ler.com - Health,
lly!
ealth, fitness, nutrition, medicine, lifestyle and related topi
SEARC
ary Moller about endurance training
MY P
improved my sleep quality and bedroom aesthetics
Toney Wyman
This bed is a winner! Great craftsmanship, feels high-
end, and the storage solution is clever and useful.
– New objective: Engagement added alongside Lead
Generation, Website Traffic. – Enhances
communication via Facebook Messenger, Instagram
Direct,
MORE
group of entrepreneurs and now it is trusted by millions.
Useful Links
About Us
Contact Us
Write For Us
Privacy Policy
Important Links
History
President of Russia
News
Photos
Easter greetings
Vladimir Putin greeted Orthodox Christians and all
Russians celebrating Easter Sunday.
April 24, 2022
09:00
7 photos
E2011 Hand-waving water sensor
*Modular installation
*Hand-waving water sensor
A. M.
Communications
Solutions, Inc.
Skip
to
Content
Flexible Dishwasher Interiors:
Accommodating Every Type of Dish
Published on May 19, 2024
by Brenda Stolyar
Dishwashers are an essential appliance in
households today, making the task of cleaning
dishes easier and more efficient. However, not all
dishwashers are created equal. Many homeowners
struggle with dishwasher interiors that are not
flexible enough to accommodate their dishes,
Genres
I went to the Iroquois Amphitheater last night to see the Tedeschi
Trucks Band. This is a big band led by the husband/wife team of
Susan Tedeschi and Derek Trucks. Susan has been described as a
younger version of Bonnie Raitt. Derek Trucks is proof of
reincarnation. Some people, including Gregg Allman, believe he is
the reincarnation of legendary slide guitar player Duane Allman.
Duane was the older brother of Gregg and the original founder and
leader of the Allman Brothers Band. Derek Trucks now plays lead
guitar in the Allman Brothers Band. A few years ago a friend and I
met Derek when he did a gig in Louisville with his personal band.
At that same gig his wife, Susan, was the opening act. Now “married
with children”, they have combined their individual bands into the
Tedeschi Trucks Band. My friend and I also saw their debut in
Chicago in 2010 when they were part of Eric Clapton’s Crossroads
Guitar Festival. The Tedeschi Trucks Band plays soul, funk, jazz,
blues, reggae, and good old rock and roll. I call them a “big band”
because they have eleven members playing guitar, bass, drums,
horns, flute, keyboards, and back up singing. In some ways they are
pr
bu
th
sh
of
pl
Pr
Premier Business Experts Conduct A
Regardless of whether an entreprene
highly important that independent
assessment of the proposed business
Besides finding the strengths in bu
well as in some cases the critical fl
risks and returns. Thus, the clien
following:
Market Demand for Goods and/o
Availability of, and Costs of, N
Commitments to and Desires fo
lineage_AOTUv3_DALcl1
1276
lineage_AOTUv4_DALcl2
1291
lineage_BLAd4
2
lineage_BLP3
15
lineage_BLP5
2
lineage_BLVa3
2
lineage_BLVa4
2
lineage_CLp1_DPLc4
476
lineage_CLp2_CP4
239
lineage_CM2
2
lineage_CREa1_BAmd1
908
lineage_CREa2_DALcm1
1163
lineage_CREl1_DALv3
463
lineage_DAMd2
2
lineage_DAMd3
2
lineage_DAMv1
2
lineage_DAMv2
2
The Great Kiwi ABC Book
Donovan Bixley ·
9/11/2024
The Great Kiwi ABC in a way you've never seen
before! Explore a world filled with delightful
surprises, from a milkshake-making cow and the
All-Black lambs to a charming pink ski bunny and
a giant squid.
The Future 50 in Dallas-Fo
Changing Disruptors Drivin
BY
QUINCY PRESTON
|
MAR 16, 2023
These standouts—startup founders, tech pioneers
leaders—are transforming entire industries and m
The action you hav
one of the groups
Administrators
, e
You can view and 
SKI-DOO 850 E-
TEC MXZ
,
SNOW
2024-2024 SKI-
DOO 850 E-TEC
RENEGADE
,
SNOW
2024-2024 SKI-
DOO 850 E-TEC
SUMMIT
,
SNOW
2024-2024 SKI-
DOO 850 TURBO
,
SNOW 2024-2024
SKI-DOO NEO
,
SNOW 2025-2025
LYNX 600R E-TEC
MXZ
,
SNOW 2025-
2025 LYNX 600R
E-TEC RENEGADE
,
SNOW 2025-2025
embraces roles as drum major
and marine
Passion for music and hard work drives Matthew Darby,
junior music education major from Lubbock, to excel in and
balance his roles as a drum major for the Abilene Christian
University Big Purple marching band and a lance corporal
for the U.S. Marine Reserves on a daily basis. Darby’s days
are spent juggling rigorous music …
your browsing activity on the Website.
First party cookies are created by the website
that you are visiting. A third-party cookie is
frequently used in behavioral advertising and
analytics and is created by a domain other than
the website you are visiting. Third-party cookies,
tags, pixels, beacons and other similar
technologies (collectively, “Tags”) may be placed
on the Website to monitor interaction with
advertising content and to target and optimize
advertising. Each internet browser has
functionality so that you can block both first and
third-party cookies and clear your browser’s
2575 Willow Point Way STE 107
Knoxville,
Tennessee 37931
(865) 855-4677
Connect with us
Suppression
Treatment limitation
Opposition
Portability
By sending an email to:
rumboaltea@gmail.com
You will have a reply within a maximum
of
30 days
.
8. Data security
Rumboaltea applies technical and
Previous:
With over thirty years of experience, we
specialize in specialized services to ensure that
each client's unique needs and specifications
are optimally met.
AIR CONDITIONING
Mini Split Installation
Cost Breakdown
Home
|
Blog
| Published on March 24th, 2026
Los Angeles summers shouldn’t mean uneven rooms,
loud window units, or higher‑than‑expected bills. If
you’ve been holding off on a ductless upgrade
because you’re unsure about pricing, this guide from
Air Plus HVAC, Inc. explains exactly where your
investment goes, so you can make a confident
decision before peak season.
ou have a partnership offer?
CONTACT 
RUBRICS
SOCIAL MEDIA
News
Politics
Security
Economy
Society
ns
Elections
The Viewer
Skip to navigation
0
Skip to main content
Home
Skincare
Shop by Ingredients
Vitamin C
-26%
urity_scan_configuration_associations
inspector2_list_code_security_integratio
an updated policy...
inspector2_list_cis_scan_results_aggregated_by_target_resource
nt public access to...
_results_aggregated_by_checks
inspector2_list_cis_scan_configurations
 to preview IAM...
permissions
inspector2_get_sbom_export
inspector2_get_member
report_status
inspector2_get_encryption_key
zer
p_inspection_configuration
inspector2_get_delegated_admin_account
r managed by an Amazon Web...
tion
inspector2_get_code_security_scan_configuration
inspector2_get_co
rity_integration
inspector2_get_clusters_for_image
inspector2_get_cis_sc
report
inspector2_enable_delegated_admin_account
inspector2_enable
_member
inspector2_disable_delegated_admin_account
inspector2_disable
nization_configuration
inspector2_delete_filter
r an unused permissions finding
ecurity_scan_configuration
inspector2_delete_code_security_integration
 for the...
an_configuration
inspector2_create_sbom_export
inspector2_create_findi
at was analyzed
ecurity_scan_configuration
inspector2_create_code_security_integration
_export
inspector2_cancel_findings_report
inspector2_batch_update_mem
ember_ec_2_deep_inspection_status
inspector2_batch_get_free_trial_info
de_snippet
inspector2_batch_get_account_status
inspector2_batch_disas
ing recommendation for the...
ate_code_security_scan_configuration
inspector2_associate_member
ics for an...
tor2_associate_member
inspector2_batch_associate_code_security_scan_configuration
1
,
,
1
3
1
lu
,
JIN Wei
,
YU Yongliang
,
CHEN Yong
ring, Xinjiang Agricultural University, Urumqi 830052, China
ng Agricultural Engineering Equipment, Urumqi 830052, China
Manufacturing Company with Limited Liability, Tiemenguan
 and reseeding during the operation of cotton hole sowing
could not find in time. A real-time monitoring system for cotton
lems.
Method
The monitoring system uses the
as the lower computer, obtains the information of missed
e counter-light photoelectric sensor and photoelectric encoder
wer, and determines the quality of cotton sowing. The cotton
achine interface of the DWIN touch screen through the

_PROBLEM DETAILS_.
Extract every line of the listing above, from the first to the last, reproducing each one verbatim and in its original order.

_RESPONSE AREA_.
ler.com - Health,
lly!
ealth, fitness, nutrition, medicine, lifestyle and related topi
SEARC
ary Moller about endurance training
MY P
improved my sleep quality and bedroom aesthetics
Toney Wyman
This bed is a winner! Great craftsmanship, feels high-
end, and the storage solution is clever and useful.
– New objective: Engagement added alongside Lead
Generation, Website Traffic. – Enhances
communication via Facebook Messenger, Instagram
Direct,
MORE
group of entrepreneurs and now it is trusted by millions.
Useful Links
About Us
Contact Us
Write For Us
Privacy Policy
Important Links
History
President of Russia
News
Photos
Easter greetings
Vladimir Putin greeted Orthodox Christians and all
Russians celebrating Easter Sunday.
April 24, 2022
09:00
7 photos
E2011 Hand-waving water sensor
*Modular installation
*Hand-waving water sensor
A. M.
Communications
Solutions, Inc.
Skip
to
Content
Flexible Dishwasher Interiors:
Accommodating Every Type of Dish
Published on May 19, 2024
by Brenda Stolyar
Dishwashers are an essential appliance in
households today, making the task of cleaning
dishes easier and more efficient. However, not all
dishwashers are created equal. Many homeowners
struggle with dishwasher interiors that are not
flexible enough to accommodate their dishes,
Genres
I went to the Iroquois Amphitheater last night to see the Tedeschi
Trucks Band. This is a big band led by the husband/wife team of
Susan Tedeschi and Derek Trucks. Susan has been described as a
younger version of Bonnie Raitt. Derek Trucks is proof of
reincarnation. Some people, including Gregg Allman, believe he is
the reincarnation of legendary slide guitar player Duane Allman.
Duane was the older brother of Gregg and the original founder and
leader of the Allman Brothers Band. Derek Trucks now plays lead
guitar in the Allman Brothers Band. A few years ago a friend and I
met Derek when he did a gig in Louisville with his personal band.
At that same gig his wife, Susan, was the opening act. Now “married
with children”, they have combined their individual bands into the
Tedeschi Trucks Band. My friend and I also saw their debut in
Chicago in 2010 when they were part of Eric Clapton’s Crossroads
Guitar Festival. The Tedeschi Trucks Band plays soul, funk, jazz,
blues, reggae, and good old rock and roll. I call them a “big band”
because they have eleven members playing guitar, bass, drums,
horns, flute, keyboards, and back up singing. In some ways they are
pr
bu
th
sh
of
pl
Pr
Premier Business Experts Conduct A
Regardless of whether an entreprene
highly important that independent
assessment of the proposed business
Besides finding the strengths in bu
well as in some cases the critical fl
risks and returns. Thus, the clien
following:
Market Demand for Goods and/o
Availability of, and Costs of, N
Commitments to and Desires fo
lineage_AOTUv3_DALcl1
1276
lineage_AOTUv4_DALcl2
1291
lineage_BLAd4
2
lineage_BLP3
15
lineage_BLP5
2
lineage_BLVa3
2
lineage_BLVa4
2
lineage_CLp1_DPLc4
476
lineage_CLp2_CP4
239
lineage_CM2
2
lineage_CREa1_BAmd1
908
lineage_CREa2_DALcm1
1163
lineage_CREl1_DALv3
463
lineage_DAMd2
2
lineage_DAMd3
2
lineage_DAMv1
2
lineage_DAMv2
2
The Great Kiwi ABC Book
Donovan Bixley ·
9/11/2024
The Great Kiwi ABC in a way you've never seen
before! Explore a world filled with delightful
surprises, from a milkshake-making cow and the
All-Black lambs to a charming pink ski bunny and
a giant squid.
The Future 50 in Dallas-Fo
Changing Disruptors Drivin
BY
QUINCY PRESTON
|
MAR 16, 2023
These standouts—startup founders, tech pioneers
leaders—are transforming entire industries and m
The action you hav
one of the groups
Administrators
, e
You can view and 
SKI-DOO 850 E-
TEC MXZ
,
SNOW
2024-2024 SKI-
DOO 850 E-TEC
RENEGADE
,
SNOW
2024-2024 SKI-
DOO 850 E-TEC
SUMMIT
,
SNOW
2024-2024 SKI-
DOO 850 TURBO
,
SNOW 2024-2024
SKI-DOO NEO
,
SNOW 2025-2025
LYNX 600R E-TEC
MXZ
,
SNOW 2025-
2025 LYNX 600R
E-TEC RENEGADE
,
SNOW 2025-2025
embraces roles as drum major
and marine
Passion for music and hard work drives Matthew Darby,
junior music education major from Lubbock, to excel in and
balance his roles as a drum major for the Abilene Christian
University Big Purple marching band and a lance corporal
for the U.S. Marine Reserves on a daily basis. Darby’s days
are spent juggling rigorous music …
your browsing activity on the Website.
First party cookies are created by the website
that you are visiting. A third-party cookie is
frequently used in behavioral advertising and
analytics and is created by a domain other than
the website you are visiting. Third-party cookies,
tags, pixels, beacons and other similar
technologies (collectively, “Tags”) may be placed
on the Website to monitor interaction with
advertising content and to target and optimize
advertising. Each internet browser has
functionality so that you can block both first and
third-party cookies and clear your browser’s
2575 Willow Point Way STE 107
Knoxville,
Tennessee 37931
(865) 855-4677
Connect with us
Suppression
Treatment limitation
Opposition
Portability
By sending an email to:
rumboaltea@gmail.com
You will have a reply within a maximum
of
30 days
.
8. Data security
Rumboaltea applies technical and
Previous:
With over thirty years of experience, we
specialize in specialized services to ensure that
each client's unique needs and specifications
are optimally met.
AIR CONDITIONING
Mini Split Installation
Cost Breakdown
Home
|
Blog
| Published on March 24th, 2026
Los Angeles summers shouldn’t mean uneven rooms,
loud window units, or higher‑than‑expected bills. If
you’ve been holding off on a ductless upgrade
because you’re unsure about pricing, this guide from
Air Plus HVAC, Inc. explains exactly where your
investment goes, so you can make a confident
decision before peak season.
ou have a partnership offer?
CONTACT 
RUBRICS
SOCIAL MEDIA
News
Politics
Security
Economy
Society
ns
Elections
The Viewer
Skip to navigation
0
Skip to main content
Home
Skincare
Shop by Ingredients
Vitamin C
-26%
urity_scan_configuration_associations
inspector2_list_code_security_integratio
an updated policy...
inspector2_list_cis_scan_results_aggregated_by_target_resource
nt public access to...
_results_aggregated_by_checks
inspector2_list_cis_scan_configurations
 to preview IAM...
permissions
inspector2_get_sbom_export
inspector2_get_member
report_status
inspector2_get_encryption_key
zer
p_inspection_configuration
inspector2_get_delegated_admin_account
r managed by an Amazon Web...
tion
inspector2_get_code_security_scan_configuration
inspector2_get_co
rity_integration
inspector2_get_clusters_for_image
inspector2_get_cis_sc
report
inspector2_enable_delegated_admin_account
inspector2_enable
_member
inspector2_disable_delegated_admin_account
inspector2_disable
nization_configuration
inspector2_delete_filter
r an unused permissions finding
ecurity_scan_configuration
inspector2_delete_code_security_integration
 for the...
an_configuration
inspector2_create_sbom_export
inspector2_create_findi
at was analyzed
ecurity_scan_configuration
inspector2_create_code_security_integration
_export
inspector2_cancel_findings_report
inspector2_batch_update_mem
ember_ec_2_deep_inspection_status
inspector2_batch_get_free_trial_info
de_snippet
inspector2_batch_get_account_status
inspector2_batch_disas
ing recommendation for the...
ate_code_security_scan_configuration
inspector2_associate_member
ics for an...
tor2_associate_member
inspector2_batch_associate_code_security_scan_configuration
1
,
,
1
3
1
lu
,
JIN Wei
,
YU Yongliang
,
CHEN Yong
ring, Xinjiang Agricultural University, Urumqi 830052, China
ng Agricultural Engineering Equipment, Urumqi 830052, China
Manufacturing Company with Limited Liability, Tiemenguan
 and reseeding during the operation of cotton hole sowing
could not find in time. A real-time monitoring system for cotton
lems.
Method
The monitoring system uses the
as the lower computer, obtains the information of missed
e counter-light photoelectric sensor and photoelectric encoder
wer, and determines the quality of cotton sowing. The cotton
achine interface of the DWIN touch screen through the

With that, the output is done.